A new study has reported that women with multifocal and/or diffuse tumors are almost twice as likely to die as women with single tumors, after controlling for tumor characteristics and treatment. The study was designed to investigate whether lesion distribution and disease extent influence breast cancer survival.
Unifocal disease is breast cancer with only one tumor whereas multifocal or multicentric breast cancer involves having more than one tumor in a given breast. In diffuse disease such as inflammatory breast cancer or LCIS (lobular carcinoma in situ), cancer cells are interspersed with normal cells instead of forming a solid cancerous mass.

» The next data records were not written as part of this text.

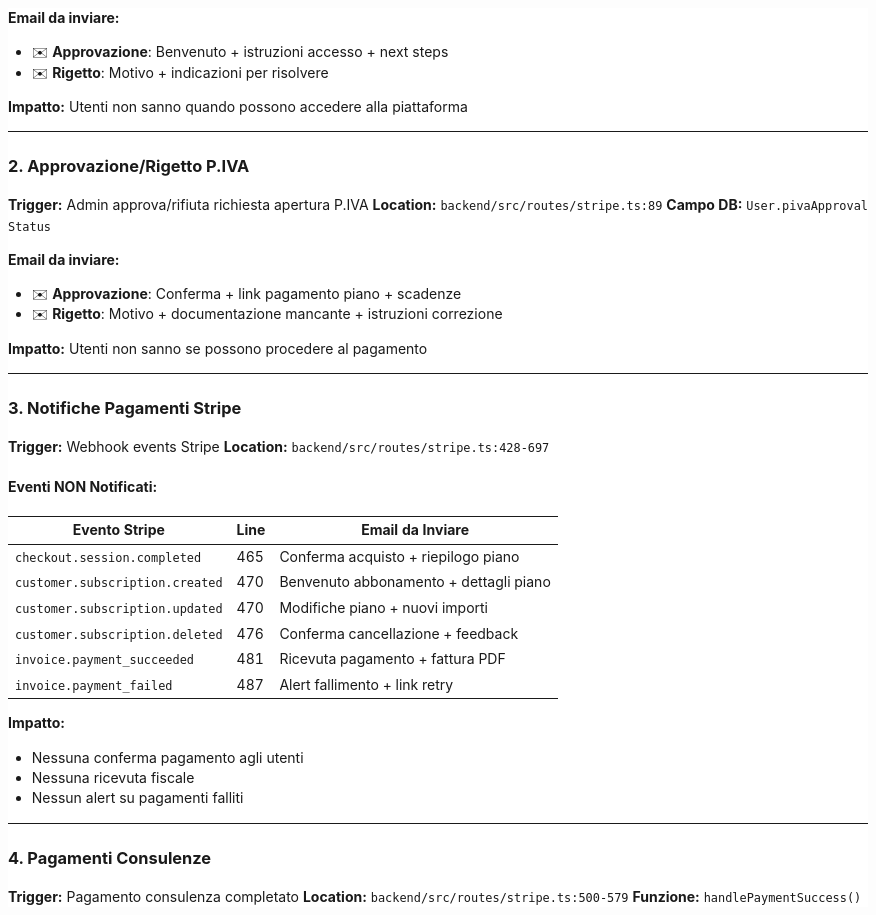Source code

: **Email da inviare:**
- ✉️ **Approvazione**: Benvenuto + istruzioni accesso + next steps
- ✉️ **Rigetto**: Motivo + indicazioni per risolvere

**Impatto:** Utenti non sanno quando possono accedere alla piattaforma

---

### 2. Approvazione/Rigetto P.IVA

**Trigger:** Admin approva/rifiuta richiesta apertura P.IVA
**Location:** `backend/src/routes/stripe.ts:89`
**Campo DB:** `User.pivaApprovalStatus`

**Email da inviare:**
- ✉️ **Approvazione**: Conferma + link pagamento piano + scadenze
- ✉️ **Rigetto**: Motivo + documentazione mancante + istruzioni correzione

**Impatto:** Utenti non sanno se possono procedere al pagamento

---

### 3. Notifiche Pagamenti Stripe

**Trigger:** Webhook events Stripe
**Location:** `backend/src/routes/stripe.ts:428-697`

#### Eventi NON Notificati:

| Evento Stripe | Line | Email da Inviare |
|---------------|------|------------------|
| `checkout.session.completed` | 465 | Conferma acquisto + riepilogo piano |
| `customer.subscription.created` | 470 | Benvenuto abbonamento + dettagli piano |
| `customer.subscription.updated` | 470 | Modifiche piano + nuovi importi |
| `customer.subscription.deleted` | 476 | Conferma cancellazione + feedback |
| `invoice.payment_succeeded` | 481 | Ricevuta pagamento + fattura PDF |
| `invoice.payment_failed` | 487 | Alert fallimento + link retry |

**Impatto:**
- Nessuna conferma pagamento agli utenti
- Nessuna ricevuta fiscale
- Nessun alert su pagamenti falliti

---

### 4. Pagamenti Consulenze

**Trigger:** Pagamento consulenza completato
**Location:** `backend/src/routes/stripe.ts:500-579`
**Funzione:** `handlePaymentSuccess()`
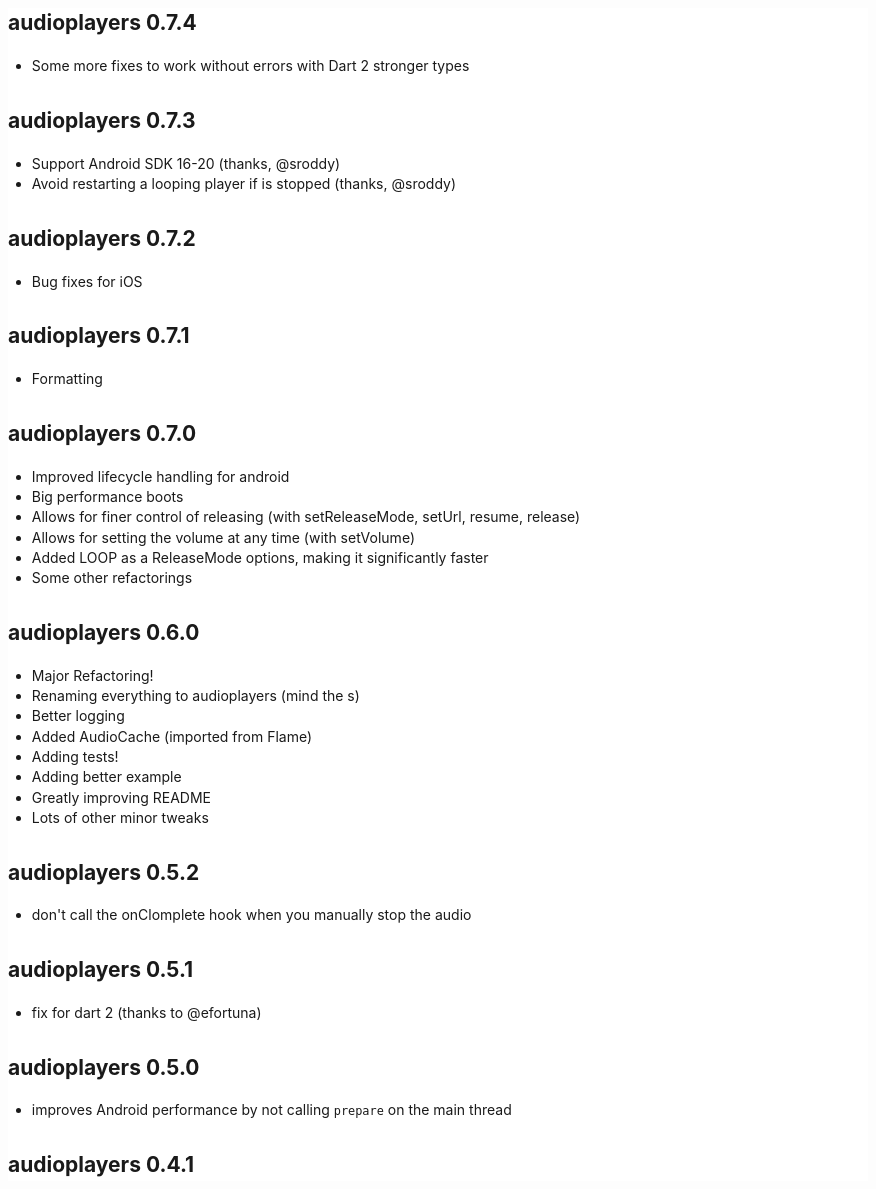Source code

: ## audioplayers 0.7.4
- Some more fixes to work without errors with Dart 2 stronger types

## audioplayers 0.7.3
- Support Android SDK 16-20 (thanks, @sroddy)
- Avoid restarting a looping player if is stopped (thanks, @sroddy)

## audioplayers 0.7.2
- Bug fixes for iOS

## audioplayers 0.7.1
- Formatting

## audioplayers 0.7.0

- Improved lifecycle handling for android
- Big performance boots
- Allows for finer control of releasing (with setReleaseMode, setUrl, resume, release)
- Allows for setting the volume at any time (with setVolume)
- Added LOOP as a ReleaseMode options, making it significantly faster
- Some other refactorings

## audioplayers 0.6.0

- Major Refactoring!
- Renaming everything to audioplayers (mind the s)
- Better logging
- Added AudioCache (imported from Flame)
- Adding tests!
- Adding better example
- Greatly improving README
- Lots of other minor tweaks

## audioplayers 0.5.2

- don't call the onClomplete hook when you manually stop the audio

## audioplayers 0.5.1

- fix for dart 2 (thanks to @efortuna)

## audioplayers 0.5.0

- improves Android performance by not calling `prepare` on the main thread

## audioplayers 0.4.1
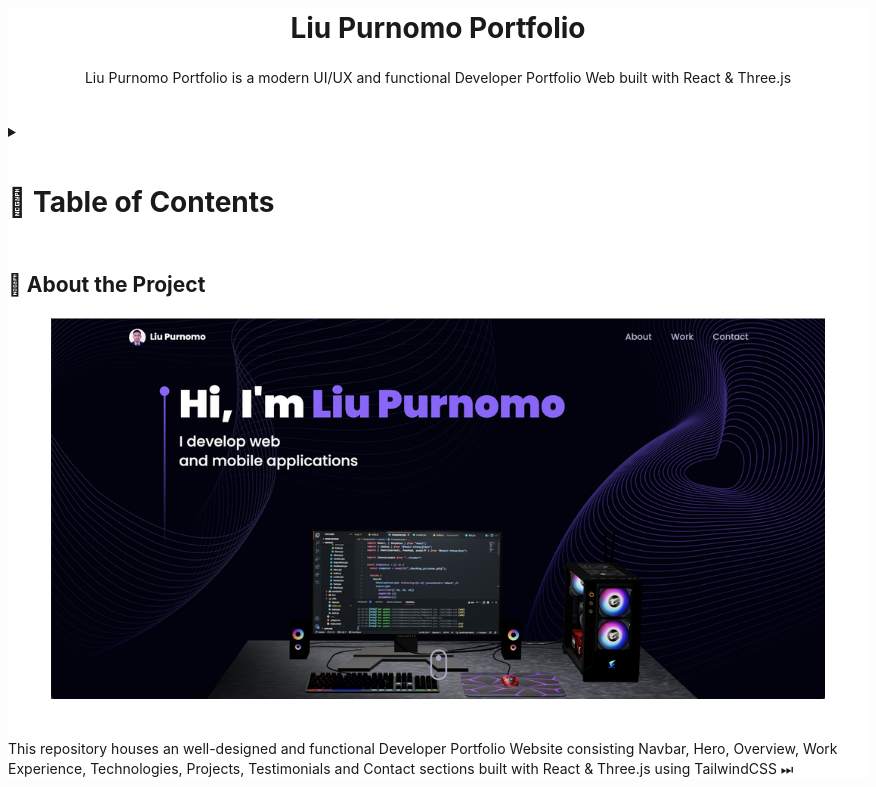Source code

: <a name="readme-top"></a>

<div align="center">

  <h1>Liu Purnomo Portfolio</h1>
  
  <p>
   Liu Purnomo Portfolio is a modern UI/UX and functional Developer Portfolio Web built with React & Three.js
  </p>

</div>

<br />


<details><summary>

# :notebook_with_decorative_cover: Table of Contents

</summary></details>



## :star2: About the Project

<div align="center">
  <img src="readme_assets/3d-portfolio.png" height="auto" width="90%"/>
</div>

<br />

This repository houses an well-designed and functional Developer Portfolio Website consisting Navbar, Hero, Overview, Work Experience, Technologies, Projects, Testimonials and Contact sections built with React & Three.js using TailwindCSS ⏭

The study included 574 breast cancer cases, 499 with invasive or invasive plus in situ disease (DCIS or LCIS), and 75 with in situ disease only. The invasive component was unifocal in 62% of the cases, multifocal in 24%, and diffuse in 5%. When the noninvasive disease was combined with the invasive tumor components, 48% of the cases were unifocal, 25% were multifocal, and 20% had diffuse disease. Sixty percent of the tumors were categorized as having limited extent (occupying an area less than 4 cm in largest dimension) and 29% were considered extensive.
Ten-year breast cancer-specific survival was found to be highest among women with unifocal invasive disease (89.6%), followed by those with multifocal invasive disease (76.0%), and diffuse invasive disease (63.6%). The 10-year breast cancer-specific survival rates when noninvasive and invasive disease were combined were found to be 92.3%, 82.3%, and 75.7%, respectively. Patients with extensive tumors had significantly lower 10-year survival (75.5%) compared to those with limited extent (91.6%) and an 1.89-fold risk of breast cancer-specific death after controlling for tumor attributes, type of surgery, and adjuvant therapy. Women with multifocal and/or diffuse tumors were almost twice as likely to die as women with unifocal disease, after controlling for the same factors.
The authors conclude that lesion distribution and disease extent represent important independent survival-related prognostic parameters in breast cancer.